AIM. Can you copy the cupcake post starting with "We did go to" and going on through "much more exciting.", substituting "service" for "attitude"?

PAGE TEXT.

+ + +

We did go to our appointment at Sweet Sugar Sunshine, but did not like the attitude or the cupcake selection. Frankly for 50 cents less a cupcake, they lacked the sophistication we got from Baked (picture birthday cupcakes a la mom). The Baked cakes may not be as breathtakingly beautiful as Cupcake Cafe, but they are half the price and the flavors are much more exciting.

If cupcakes are not your, um, piece of cake? I recommend Momofuku Milk Bar. My sister had her wedding cake made there last weekend and it was AMAZING and just as cheap at $350 for a 3 tier. Not sure what they charge for tax or tip, but the flavor was apple pie cake and included layers of cheesecake filling. My fiance had a boner after half a slice. Thank you Momofuku :)

Sunday, September 19, 2010

Cupcakes or a lady on the street and a freak in the bed.

It's noon on a Sunday and I haven't seen my fiance in over a month. I'm craving something naughty.

I used to date someone with an internet porn addiction. I could not understand it at the time. But today, whilst scouring the world wide web for wedding cupcakes, I'm starting to empathize with the intangible high of oodling sweet muffins you can't have. I started by looking up the sweet butter cream and merigue clusters of Sugar Sweet Sunshine. Tart lemon, sweet pistachio and pure coconut morsels layered on top of cupcake trees just asking for it. At $1.50 per cupcake, they truly are the bottom bitches of value. I then jump to BabyCakes with their spelt, dairy-free, egg-free agave sweetend little nature cakes that all of a sudden make me feel like I'm visually humping a birkenstock. Next I'm over to Billy's Bakery where the icing looks like it's been whipped like a gimp into a frothy tower. (Seriously, why isn't everything covered in icing?) But without a price tag anywhere in sight and an over hyping of an already too overly hyped flavor of red velvet. I feel like, I need something edgier. I need to go to the next level...And I'm not talking about the village door knobs (everyone's had a turn) Magnolia Bakery and Crumbs, I need the money shot. I'm going back to an old favorite. I used to date someone at the Cupcake Cafe. At the end of two months I had to decide, my waist line, or death by buttercream? I had to break it off...but I never forgot them. Visual stunners and affordable at $2.75-$4.00 for ordered small/large.

+ + +

Dataset items:
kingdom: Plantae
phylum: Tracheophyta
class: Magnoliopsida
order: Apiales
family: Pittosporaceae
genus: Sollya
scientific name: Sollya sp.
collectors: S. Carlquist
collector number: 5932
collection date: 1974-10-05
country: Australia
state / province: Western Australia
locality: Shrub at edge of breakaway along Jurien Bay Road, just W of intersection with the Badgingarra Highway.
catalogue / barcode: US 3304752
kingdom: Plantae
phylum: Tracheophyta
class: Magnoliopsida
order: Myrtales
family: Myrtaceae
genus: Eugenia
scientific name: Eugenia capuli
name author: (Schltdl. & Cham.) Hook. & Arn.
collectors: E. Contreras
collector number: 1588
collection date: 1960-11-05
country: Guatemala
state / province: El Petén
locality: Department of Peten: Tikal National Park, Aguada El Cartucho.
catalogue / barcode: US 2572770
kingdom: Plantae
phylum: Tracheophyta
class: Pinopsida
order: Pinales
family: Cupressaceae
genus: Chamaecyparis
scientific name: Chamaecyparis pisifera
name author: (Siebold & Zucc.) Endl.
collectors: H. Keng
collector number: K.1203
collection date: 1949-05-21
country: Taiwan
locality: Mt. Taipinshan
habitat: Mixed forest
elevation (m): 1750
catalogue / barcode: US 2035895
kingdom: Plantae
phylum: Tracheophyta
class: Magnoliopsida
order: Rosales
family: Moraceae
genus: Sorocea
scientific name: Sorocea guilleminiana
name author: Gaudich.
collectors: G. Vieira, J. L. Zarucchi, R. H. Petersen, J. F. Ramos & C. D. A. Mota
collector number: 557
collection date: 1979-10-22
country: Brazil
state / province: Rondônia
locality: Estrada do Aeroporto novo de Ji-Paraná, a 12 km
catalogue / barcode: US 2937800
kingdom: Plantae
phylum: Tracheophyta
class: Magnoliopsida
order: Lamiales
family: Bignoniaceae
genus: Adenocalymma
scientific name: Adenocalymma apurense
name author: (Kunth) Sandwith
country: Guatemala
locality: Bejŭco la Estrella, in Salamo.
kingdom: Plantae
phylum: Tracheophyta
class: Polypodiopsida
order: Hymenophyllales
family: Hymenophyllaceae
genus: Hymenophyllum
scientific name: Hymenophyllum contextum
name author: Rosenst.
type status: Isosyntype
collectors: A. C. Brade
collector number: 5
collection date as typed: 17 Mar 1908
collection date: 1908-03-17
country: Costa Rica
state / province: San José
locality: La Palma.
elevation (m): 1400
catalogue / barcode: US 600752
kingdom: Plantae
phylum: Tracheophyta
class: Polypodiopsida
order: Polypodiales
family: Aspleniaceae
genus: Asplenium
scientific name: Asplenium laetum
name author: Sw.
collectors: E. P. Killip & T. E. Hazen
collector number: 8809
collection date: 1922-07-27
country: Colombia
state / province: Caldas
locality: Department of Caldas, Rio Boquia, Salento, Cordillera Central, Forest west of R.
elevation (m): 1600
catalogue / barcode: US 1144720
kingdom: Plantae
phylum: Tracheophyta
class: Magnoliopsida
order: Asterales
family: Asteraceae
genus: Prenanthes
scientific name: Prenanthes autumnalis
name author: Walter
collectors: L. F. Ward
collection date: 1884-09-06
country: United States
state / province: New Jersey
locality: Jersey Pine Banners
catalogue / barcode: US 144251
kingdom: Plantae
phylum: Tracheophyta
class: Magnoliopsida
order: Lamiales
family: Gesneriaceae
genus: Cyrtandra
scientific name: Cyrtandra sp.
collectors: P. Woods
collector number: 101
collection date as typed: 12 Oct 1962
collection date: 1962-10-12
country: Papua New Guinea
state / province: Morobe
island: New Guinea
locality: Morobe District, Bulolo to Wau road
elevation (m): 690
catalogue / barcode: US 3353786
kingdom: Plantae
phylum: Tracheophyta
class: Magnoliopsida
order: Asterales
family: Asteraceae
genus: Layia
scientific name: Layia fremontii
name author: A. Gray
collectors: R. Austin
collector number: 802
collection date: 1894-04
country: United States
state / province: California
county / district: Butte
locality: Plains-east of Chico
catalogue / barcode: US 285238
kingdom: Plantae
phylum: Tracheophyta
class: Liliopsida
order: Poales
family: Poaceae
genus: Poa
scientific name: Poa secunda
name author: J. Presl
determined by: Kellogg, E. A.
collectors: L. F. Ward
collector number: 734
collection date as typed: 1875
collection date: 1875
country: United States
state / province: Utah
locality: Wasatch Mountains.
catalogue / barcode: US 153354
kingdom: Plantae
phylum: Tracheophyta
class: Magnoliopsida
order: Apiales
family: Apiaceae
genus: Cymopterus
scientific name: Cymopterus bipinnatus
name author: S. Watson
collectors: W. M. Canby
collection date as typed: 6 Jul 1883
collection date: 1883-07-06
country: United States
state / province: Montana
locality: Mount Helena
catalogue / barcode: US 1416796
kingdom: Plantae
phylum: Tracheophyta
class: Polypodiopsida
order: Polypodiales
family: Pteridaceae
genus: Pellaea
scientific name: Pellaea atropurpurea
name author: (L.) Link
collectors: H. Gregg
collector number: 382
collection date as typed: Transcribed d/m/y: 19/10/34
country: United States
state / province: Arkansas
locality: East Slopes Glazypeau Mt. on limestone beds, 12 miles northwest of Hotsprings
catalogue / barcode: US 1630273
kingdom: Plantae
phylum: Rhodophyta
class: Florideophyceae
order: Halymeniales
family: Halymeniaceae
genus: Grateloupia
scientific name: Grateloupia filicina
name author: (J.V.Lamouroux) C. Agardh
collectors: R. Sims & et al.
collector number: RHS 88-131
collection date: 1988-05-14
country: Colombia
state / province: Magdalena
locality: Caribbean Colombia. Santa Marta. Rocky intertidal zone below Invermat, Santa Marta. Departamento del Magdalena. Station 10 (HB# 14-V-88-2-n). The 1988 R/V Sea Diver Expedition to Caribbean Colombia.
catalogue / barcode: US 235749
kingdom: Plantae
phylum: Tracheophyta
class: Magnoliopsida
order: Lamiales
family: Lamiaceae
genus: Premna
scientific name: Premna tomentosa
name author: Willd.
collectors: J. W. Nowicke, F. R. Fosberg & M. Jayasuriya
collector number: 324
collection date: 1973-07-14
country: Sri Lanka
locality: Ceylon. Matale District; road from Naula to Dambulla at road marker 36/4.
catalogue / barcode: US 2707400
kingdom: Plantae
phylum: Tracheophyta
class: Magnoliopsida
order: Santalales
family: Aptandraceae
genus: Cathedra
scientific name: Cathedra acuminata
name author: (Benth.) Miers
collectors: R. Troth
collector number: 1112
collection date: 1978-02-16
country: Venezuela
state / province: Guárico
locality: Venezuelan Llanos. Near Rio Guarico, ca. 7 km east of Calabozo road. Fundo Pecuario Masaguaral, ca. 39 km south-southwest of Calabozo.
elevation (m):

+ + +

FINAL RESULT.
We did go to our appointment at Sweet Sugar Sunshine, but did not like the service or the cupcake selection. Frankly for 50 cents less a cupcake, they lacked the sophistication we got from Baked (picture birthday cupcakes a la mom). The Baked cakes may not be as breathtakingly beautiful as Cupcake Cafe, but they are half the price and the flavors are much more exciting.